Frank’s chat, too, is the same. “This was a hit in 1965. I won’t even tell you the title. I’ll see if you can remember it.” The Searchers play the opening chords of What have they done to the rain? and get applause from those who recognise it.
But the set goes down well, as it should. They are good and get called back for two encores. On the second, Frank asks if there are any requests. “Silence is golden,” an old lady pipes up. “I’m sure it is, dear, but that was by the Tremeloes.” The old lady collapses in giggles,
“Johnny B. Goode ” someone else shouts.
“As it happens, we know that,” shouts Frank above the squeal of John’s Yamaha guitar, which is already winding into the rock ’n’ roll classic.
Billy beats the drum for the final time tonight. The rest of the band unplug their guitars and walk off. Another night’s wages earned.
I talk to two couples at the back of the hall. “We’ve had them all here, you know,” says one of the men. “Billy J. Kramer the other week. Searchers tonight. All we need now are the Beatles.” I ask if he enjoyed the show? “Yeah, great. Takes you back to when you were courting like.”
The other man at this table has decided that the way I am standing, one arm akimbo, is too camp for his tastes and he makes sub-Larry Grayson duckie lips at me, while I’m talking to his friend. His wife keeps nudging him, tries to engage him in conversation; but none of this works, he continues with the pouting. He has had too much to drink, but he is still a jerk. Homosexuals under his charge must get a hard ride. His wife comes with me to get Mike’s autograph in the snooker room.

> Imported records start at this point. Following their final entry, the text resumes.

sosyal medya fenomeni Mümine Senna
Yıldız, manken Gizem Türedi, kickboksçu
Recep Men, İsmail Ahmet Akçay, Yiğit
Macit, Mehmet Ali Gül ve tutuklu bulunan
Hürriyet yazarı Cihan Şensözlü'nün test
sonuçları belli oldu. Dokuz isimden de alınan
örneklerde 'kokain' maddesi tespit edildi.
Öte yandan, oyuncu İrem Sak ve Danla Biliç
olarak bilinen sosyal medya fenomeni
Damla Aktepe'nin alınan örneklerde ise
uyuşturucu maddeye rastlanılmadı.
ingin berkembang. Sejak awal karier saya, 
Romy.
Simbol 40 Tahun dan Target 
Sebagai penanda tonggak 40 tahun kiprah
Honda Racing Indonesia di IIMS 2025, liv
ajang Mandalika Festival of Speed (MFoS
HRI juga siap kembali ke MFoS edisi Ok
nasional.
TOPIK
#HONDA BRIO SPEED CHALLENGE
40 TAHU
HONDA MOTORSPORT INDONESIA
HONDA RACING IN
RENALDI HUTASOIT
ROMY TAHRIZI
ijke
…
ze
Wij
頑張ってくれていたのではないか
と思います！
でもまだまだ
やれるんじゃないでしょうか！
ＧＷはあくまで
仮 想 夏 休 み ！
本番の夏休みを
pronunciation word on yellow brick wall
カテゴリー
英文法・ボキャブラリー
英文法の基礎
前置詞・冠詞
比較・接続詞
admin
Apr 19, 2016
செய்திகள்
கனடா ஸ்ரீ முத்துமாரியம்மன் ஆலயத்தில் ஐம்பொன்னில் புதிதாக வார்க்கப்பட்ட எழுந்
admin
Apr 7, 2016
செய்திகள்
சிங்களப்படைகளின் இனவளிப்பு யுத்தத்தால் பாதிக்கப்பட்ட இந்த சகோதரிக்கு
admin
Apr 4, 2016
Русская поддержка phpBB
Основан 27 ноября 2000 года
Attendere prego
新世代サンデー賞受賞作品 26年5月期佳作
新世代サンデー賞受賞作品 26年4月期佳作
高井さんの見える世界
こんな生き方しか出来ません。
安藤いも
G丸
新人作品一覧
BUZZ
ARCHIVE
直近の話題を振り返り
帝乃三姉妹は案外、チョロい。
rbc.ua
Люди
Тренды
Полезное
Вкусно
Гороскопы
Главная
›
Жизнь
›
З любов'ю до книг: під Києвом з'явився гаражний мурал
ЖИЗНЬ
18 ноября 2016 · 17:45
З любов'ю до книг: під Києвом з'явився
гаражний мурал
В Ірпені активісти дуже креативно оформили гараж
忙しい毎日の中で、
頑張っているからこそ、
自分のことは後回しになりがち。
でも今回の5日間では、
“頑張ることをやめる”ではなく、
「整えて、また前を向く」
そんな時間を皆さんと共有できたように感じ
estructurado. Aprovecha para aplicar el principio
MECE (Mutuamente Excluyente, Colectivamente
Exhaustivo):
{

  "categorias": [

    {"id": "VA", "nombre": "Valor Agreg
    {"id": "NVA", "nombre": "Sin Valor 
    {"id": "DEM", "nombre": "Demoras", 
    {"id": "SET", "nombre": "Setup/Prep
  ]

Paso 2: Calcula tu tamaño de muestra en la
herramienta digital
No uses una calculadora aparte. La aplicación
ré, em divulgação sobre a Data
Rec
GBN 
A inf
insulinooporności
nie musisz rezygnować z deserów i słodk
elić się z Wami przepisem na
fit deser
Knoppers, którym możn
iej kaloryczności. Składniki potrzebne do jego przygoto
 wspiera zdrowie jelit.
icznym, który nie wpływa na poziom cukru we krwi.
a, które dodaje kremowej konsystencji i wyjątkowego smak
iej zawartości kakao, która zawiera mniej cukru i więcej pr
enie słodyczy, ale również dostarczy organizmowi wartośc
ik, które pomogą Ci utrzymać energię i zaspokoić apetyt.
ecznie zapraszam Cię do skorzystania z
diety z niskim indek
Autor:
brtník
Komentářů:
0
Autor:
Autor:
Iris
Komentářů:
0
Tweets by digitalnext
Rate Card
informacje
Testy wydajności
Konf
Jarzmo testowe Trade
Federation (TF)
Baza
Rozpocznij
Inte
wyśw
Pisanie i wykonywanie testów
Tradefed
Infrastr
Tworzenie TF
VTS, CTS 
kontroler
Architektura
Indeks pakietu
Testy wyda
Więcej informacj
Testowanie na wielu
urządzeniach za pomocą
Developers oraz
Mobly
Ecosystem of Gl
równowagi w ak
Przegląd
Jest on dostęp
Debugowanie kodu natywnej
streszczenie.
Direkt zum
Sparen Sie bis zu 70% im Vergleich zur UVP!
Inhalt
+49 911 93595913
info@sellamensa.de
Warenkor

Last in the queue for an autograph is a woman who thanks him and says, “I love that Needles and pins. It’s really great.” Mike flashes despairing eyes, signs her book, and when she has gone, explodes. “I told you didn’t I? That’s all they want to hear. They piss me off. It’s the same old question, the same old answers. It gets to you sometimes.” It has got to him tonight.
I get a lift back to London with Billy, who comes from the Gorbals, and has played the drums for his living since he left school at 15. “When I was younger, I grew up with ballrooms all round me, and I thought I could work as a musician forever. But disco has killed live music and, to be honest, the working men’s clubs have killed cabaret as well. People won’t pay two or three quid when they can get into a working men’s club for a quid. That’s why the cabarets are closing.”
He talks about the break-up of the Gorbals, how the whole slum has been shifted out to huge housing projects on the edge of town, where his mother now lives. “These people were used to a pub on every corner, shops and everything. But they just built these giant blocks of flats, and nothing else. No wonder they go round destroying it all.”
Billy has been in jazz bands, soul bands, and with the Searchers for six years. He says he has often thought of trying to do something else, but what else can he do? “I haven’t any qualifications or anything. I think Frank’s the only one in the band who’s got O-levels or something.”
He is going back to Luton, at two in the morning. In rock ’n’ roll romance, the road is freedom and escape. In the rock ’n’ roll life, it’s the way you get there and get back. “It’s the work, the work, just the working life,” sings Bruce Springsteen, star of the 1970s, of the production line.
Billy drops me off at King’s Cross. There are some dossers trying to keep warm in cardboard. Thirty miles to Luton.